AlphaWire

newswire

Driven by demand for artificial intelligence chips, ASML's second-quarter results exceeded expectations and the company raised its performance guidance again

2026-07-15·newswire-us-stock-053303
Driven by demand for artificial intelligence chips, ASML's second-quarter results exceeded expectations and the company raised its performance guidance again.

ASML, the world's largest supplier of computer chip manufacturing equipment, reported second-quarter revenue and profit data on Wednesday that beat expectations, boosted by demand from artificial intelligence chipmakers.

Revenue for the three months ended June 30 was 9.33 billion euros ($10.90 billion), compared with 8.80 billion analysts' forecast, according to the LSEG median forecast. According to LSEG data, net profit was 2.92 billion euros, higher than the expected 2.62 billion euros.

"Our customers continue to accelerate capacity expansion plans, which enables ASML to more clearly foresee long-term demand," Chief Executive Christophe Fouquet said in a statement. The Dutch company is the sole manufacturer of extreme ultraviolet lithography (EUV), which is necessary to create cutting-edge chips.

include , Samsung, SK Hynix and Customers including Huawei are racing to expand production to meet artificial intelligence-related needs.

In addition, the CEO of ASML announced that ASML's new high numerical aperture (High-NA) equipment will be used to produce some of its most advanced "Panther Lake" chips, marking the first time the technology has been put into practical use.

ASML raised its annual forecast for the second time this year, a sign that companies are rushing to snap up its semiconductor manufacturing equipment as the race to build artificial intelligence infrastructure turns chips into a hot commodity.

The Dutch supply group said on Wednesday it expected annual sales of between 43 billion and 45 billion euros ($49.11 billion to $51.39 billion), compared with a previous forecast of 36 billion to 40 billion euros.

At the same time, its gross profit margin - a core measure of pricing power and profitability - is expected to improve to 54% to 56% from the previous range of 51% to 53%.

"Continued investments related to artificial intelligence and continued advances in AI technology are driving demand for advanced logic chips and memory chips, further strengthening the growth prospects of the semiconductor industry," the company's CEO said.

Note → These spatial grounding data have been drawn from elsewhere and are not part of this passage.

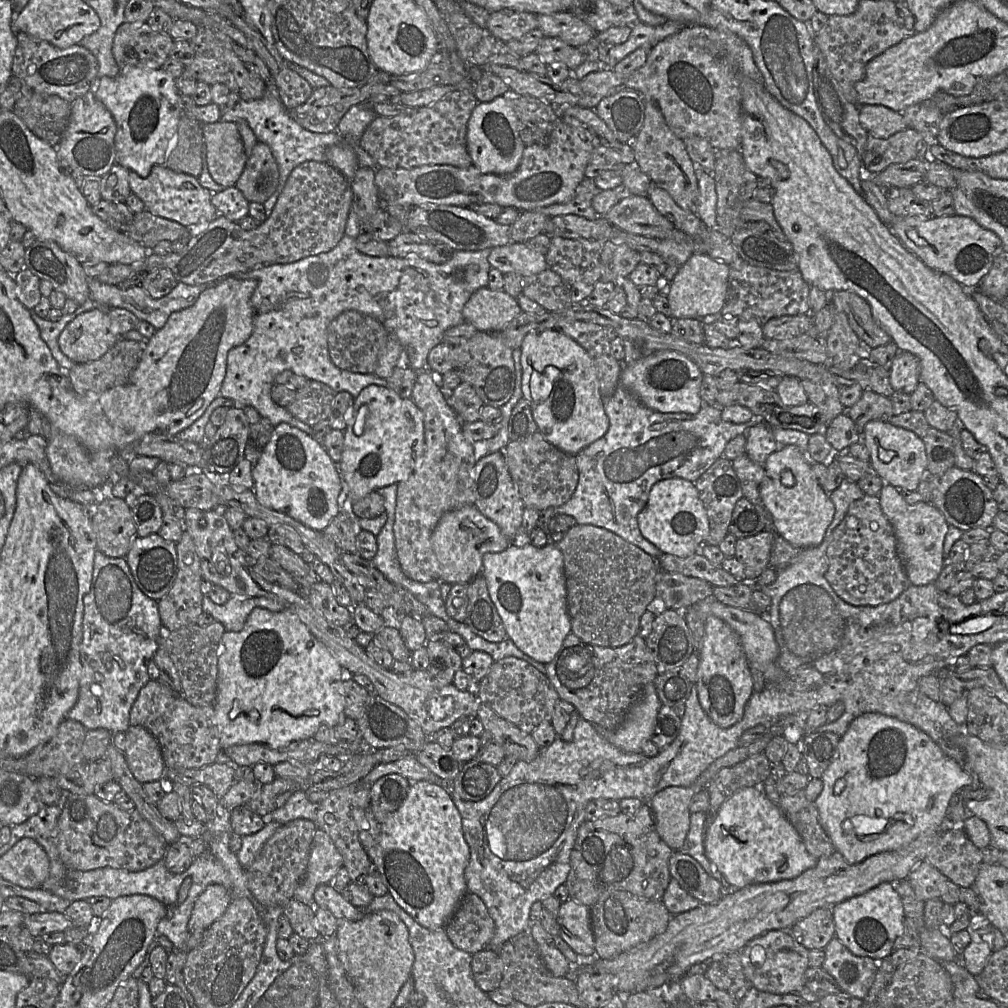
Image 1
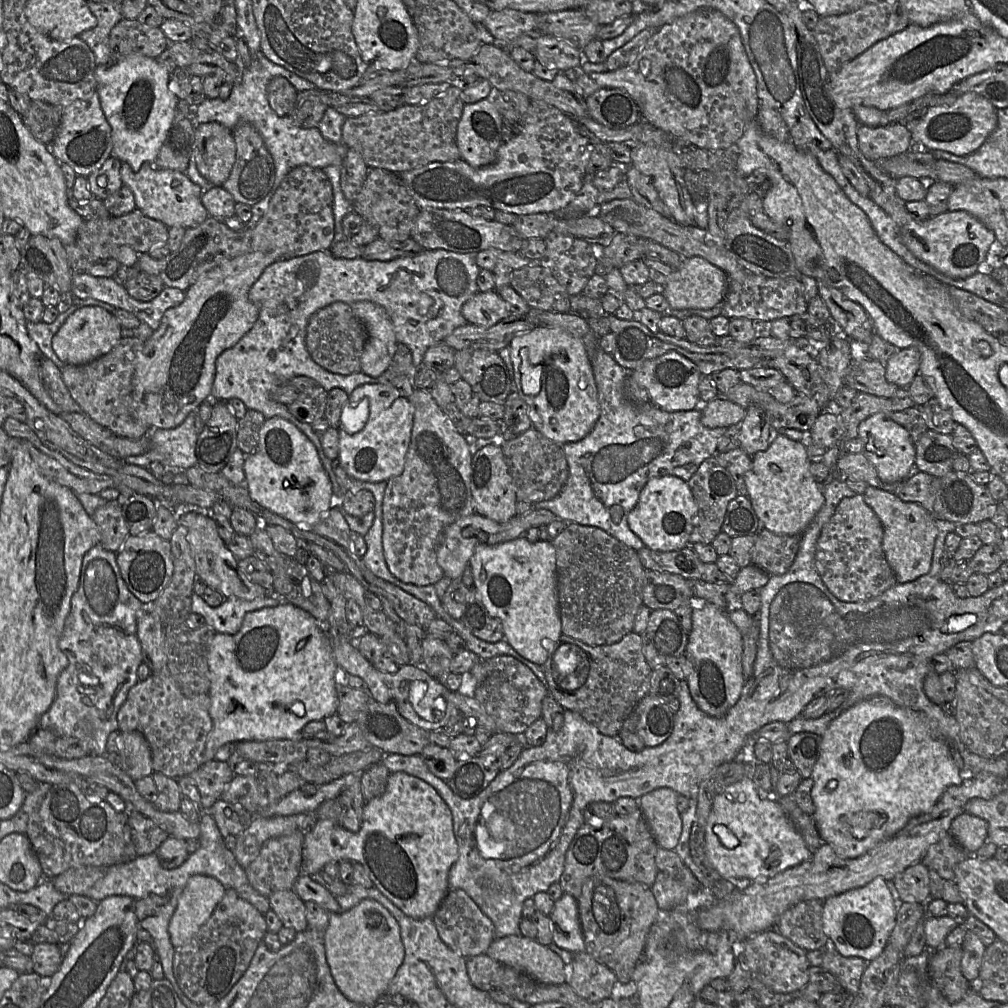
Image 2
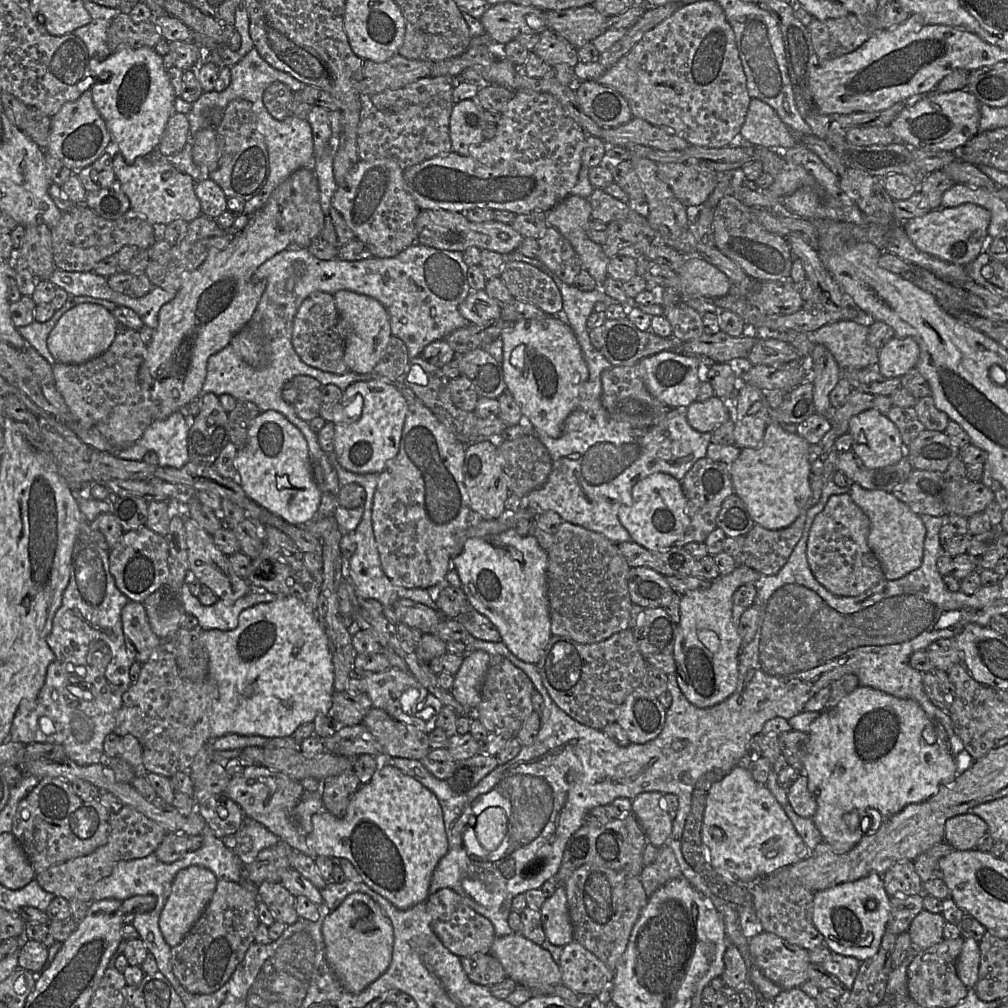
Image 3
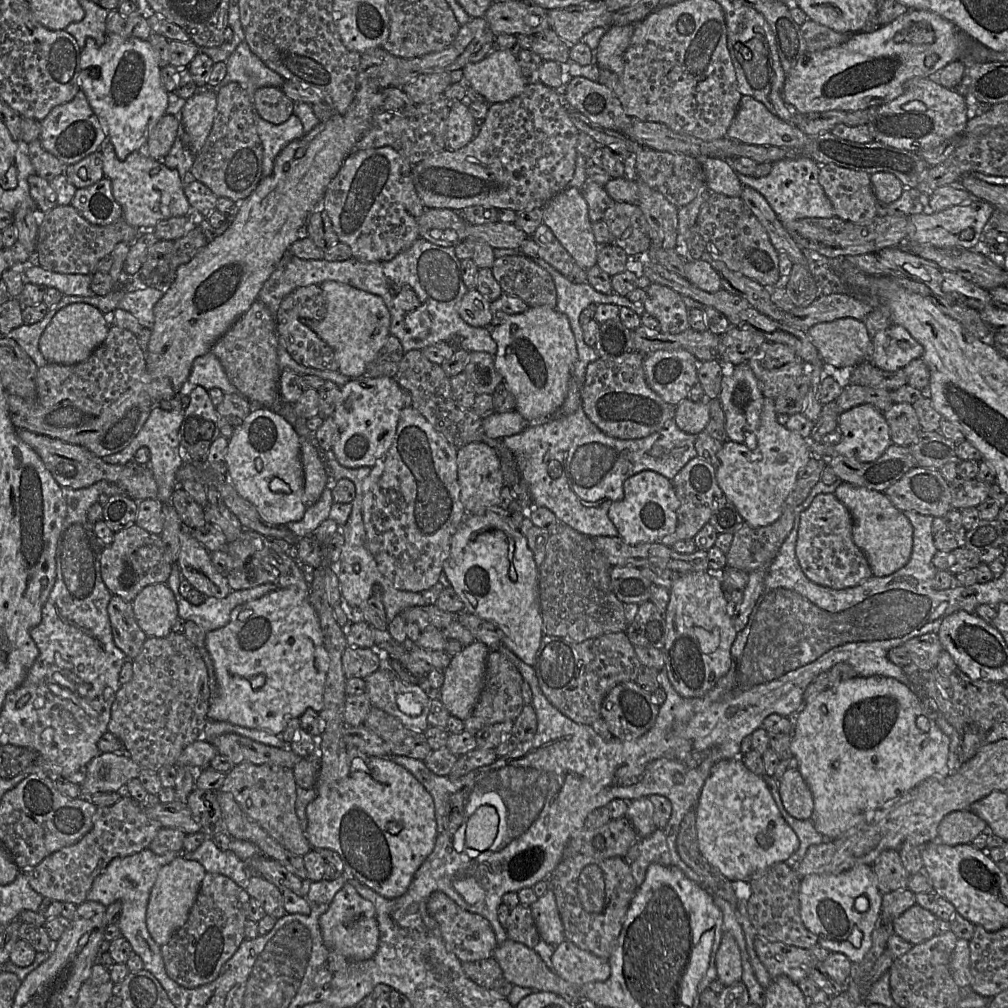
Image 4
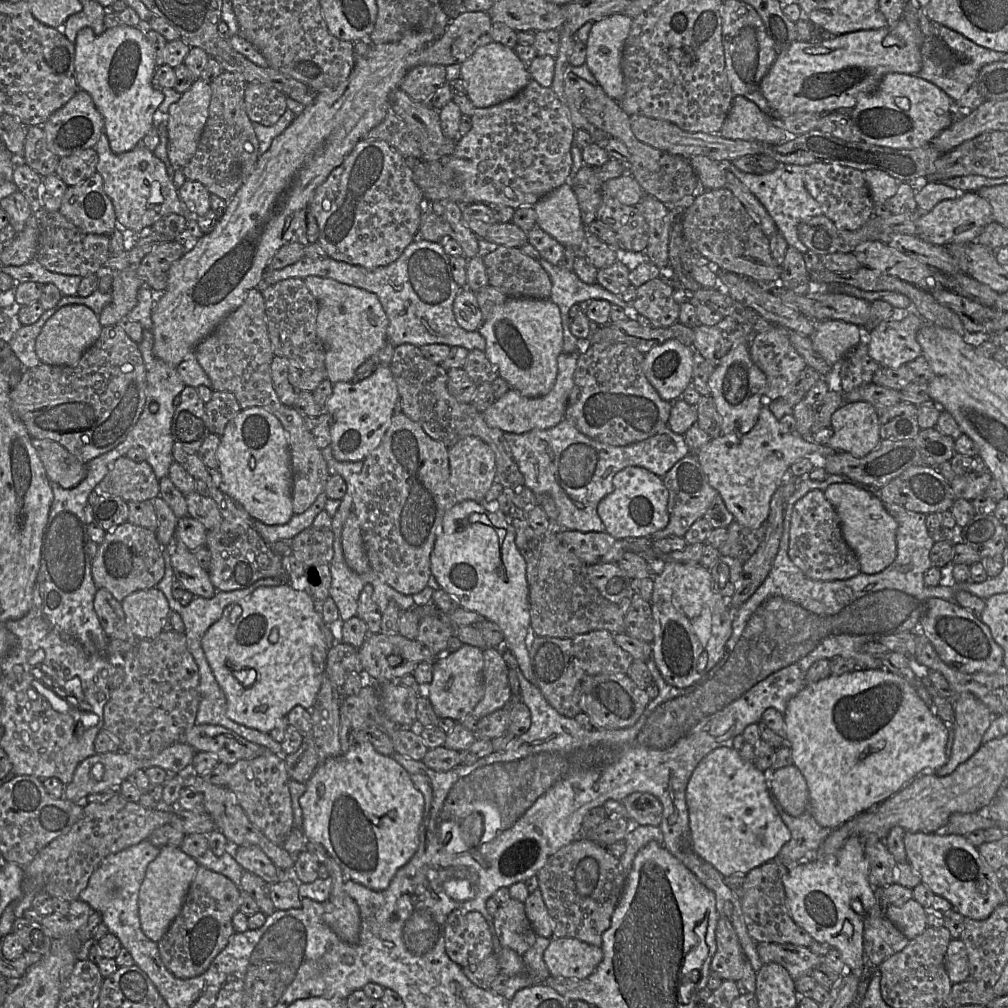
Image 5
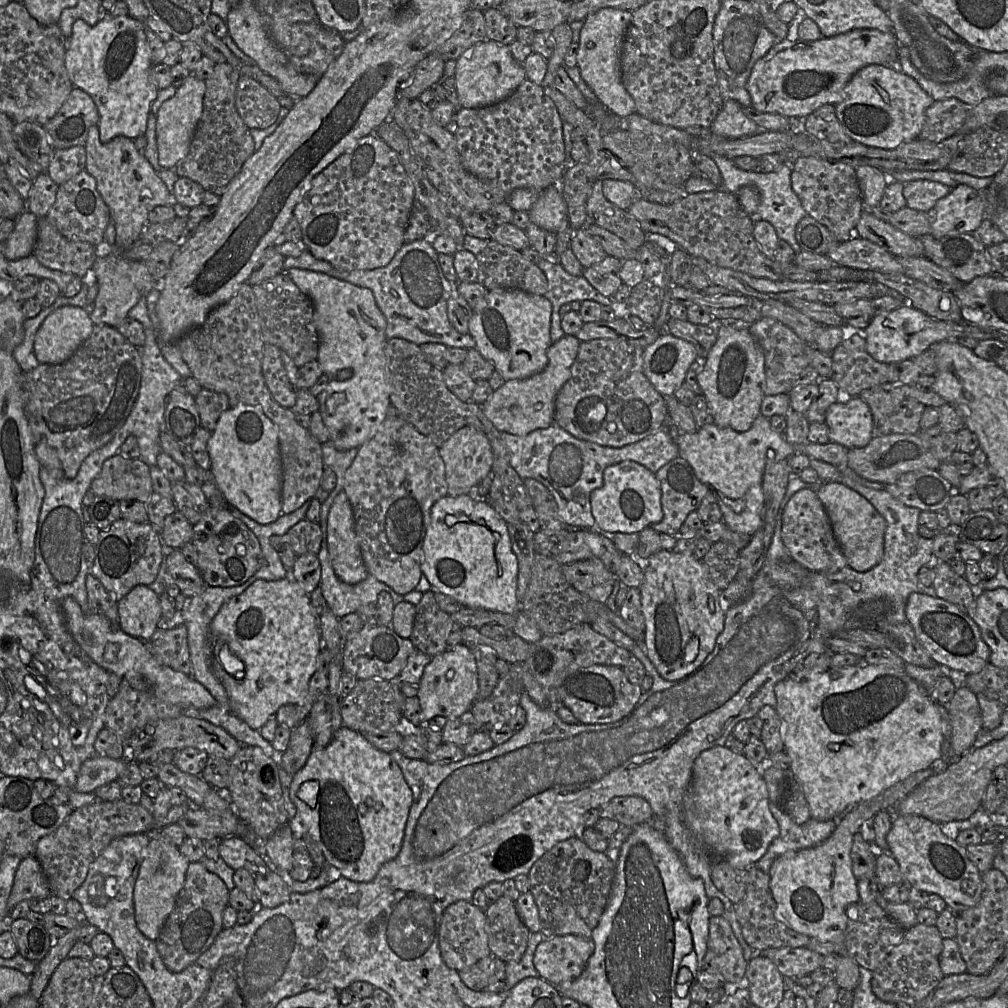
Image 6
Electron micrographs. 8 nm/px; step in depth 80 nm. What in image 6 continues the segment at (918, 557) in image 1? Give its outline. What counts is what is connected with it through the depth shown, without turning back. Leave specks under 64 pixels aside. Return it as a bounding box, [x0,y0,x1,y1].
[816,483,886,572]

#Stocks #AI #Semiconductors #Earnings

Full text

Driven by demand for artificial intelligence chips, ASML's second-quarter results exceeded expectations and the company raised its performance guidance again

ASML, the world's largest supplier of computer chip manufacturing equipment, reported second-quarter revenue and profit data on Wednesday that beat expectations, boosted by demand from artificial intelligence chipmakers. Revenue for the three months ended June 30 was 9.33 billion euros ($10.90 billion), compared with 8.80 billion analysts' forecast, according to the LSEG median forecast. According to LSEG data, net profit was 2.92 billion euros, higher than the expected 2.62 billion euros. "Our customers continue to accelerate capacity expansion plans, which enables ASML to more clearly foresee long-term demand," Chief Executive Christophe Fouquet said in a statement. The Dutch company is the sole manufacturer of extreme ultraviolet lithography (EUV), which is necessary to create cutting-edge chips. include , Samsung, SK Hynix and Customers including Huawei are racing to expand production to meet artificial intelligence-related needs. In addition, the CEO of ASML announced that ASML's new high numerical aperture (High-NA) equipment will be used to produce some of its most advanced "Panther Lake" chips, marking the first time the technology has been put into practical use. ASML raised its annual forecast for the second time this year, a sign that companies are rushing to snap up its semiconductor manufacturing equipment as the race to build artificial intelligence infrastructure turns chips into a hot commodity. The Dutch supply group said on Wednesday it expected annual sales of between 43 billion and 45 billion euros ($49.11 billion to $51.39 billion), compared with a previous forecast of 36 billion to 40 billion euros. At the same time, its gross profit margin - a core measure of pricing power and profitability - is expected to improve to 54% to 56% from the previous range of 51% to 53%. "Continued investments related to artificial intelligence and continued advances in AI technology are driving demand for advanced logic chips and memory chips, further strengthening the growth prospects of the semiconductor industry," the company's CEO said.